1.USE OF PISTOL, CALIBRE 45, M 1911 A2 IN PLACE OF CARBINE, CALIBRE 30, M1 OR M2 BY MEDICAL AIDMEN.

Whenever possible medical aidmen were armed with 45s rather than the authorized Carbine. The Carbine proved to be a severe encumbrance both while treating the wounded on the battlefield and when carrying a litter. For this reason it is recommended that the replacement of the Carbine with the 45 Caliber pistol be considered by higher authority.

2.UNSUITABILITY OF LITTER, FOLDING, ALUMINUM, FIELD TYPE

The Unit Medical Officers of this Division found the folding field litter most unsatisfactory due to the problem of having litters collapse while patients were carried on them. Other undesirable features of these litters were their weight and the difficulty of opening them under fire or single handed.

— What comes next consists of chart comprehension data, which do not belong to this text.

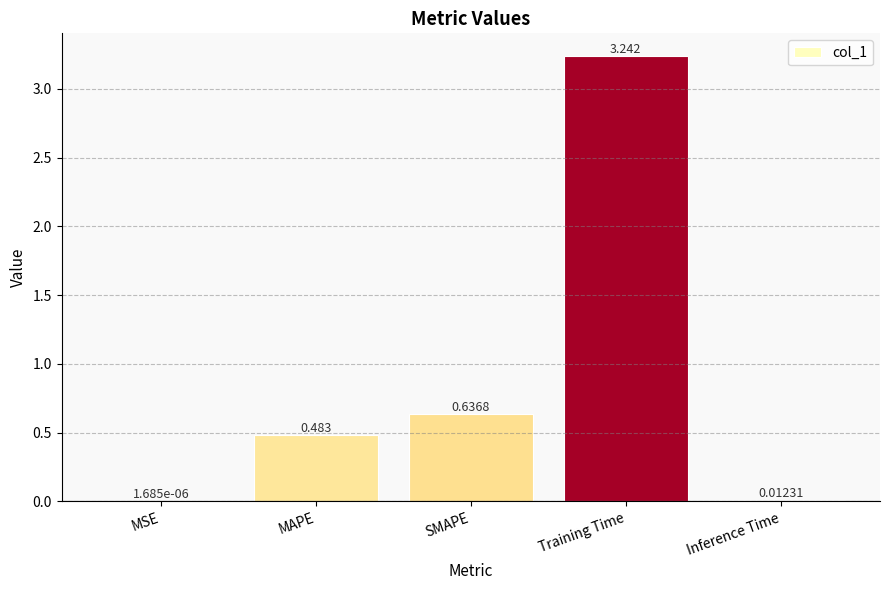

Between Training Time and SMAPE, which is larger?

Training Time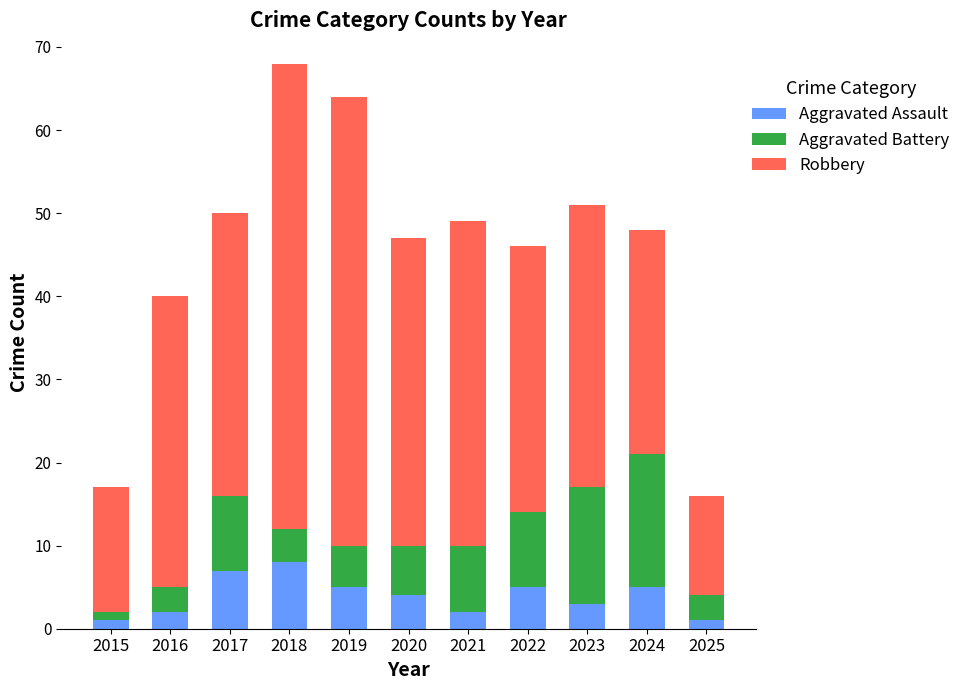

True or false: Aggravated Assault has a value of 2 at 2016.

True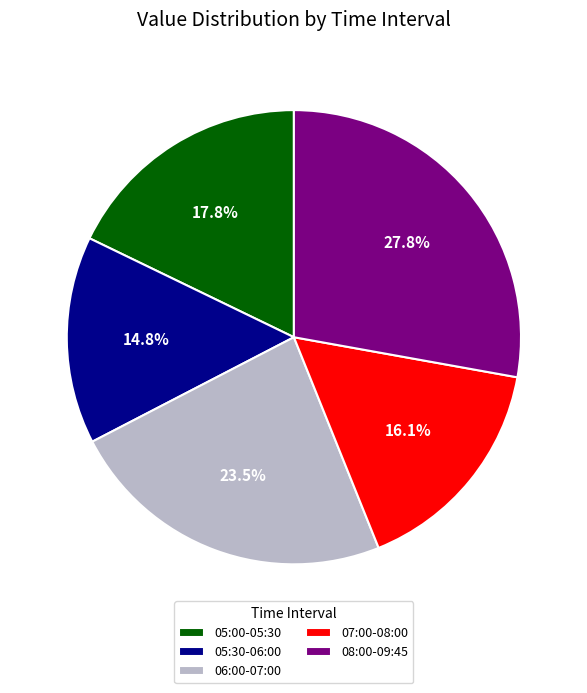

To the nearest percent, what is the difference between the largest and smallest slice percentages?

13%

3.INCLUSION OF A KNIFE IN THE MEDICAL KIT, INDIVIDUAL

Division Medical unit personnel found that even the heavy, angular 8 inch scissors, (stock No. 3-638-400), dulled and failed to close properly under the heavy field use to which they were, of necessity, subjected. The scissors were being used for work for which they were not intended but for which no adequate substitute existed in the Medical Kit Individual (stock No. 9-274-960). For this reason it is recommended that a knife be included in the medical aidman's kit to be used for heavy duty such as the slitting of clothes. When this was tried in this Division both the aidman and the unit surgeon found the knife easier to manipulate and less subject to break dawn under field conditions than were the scissors.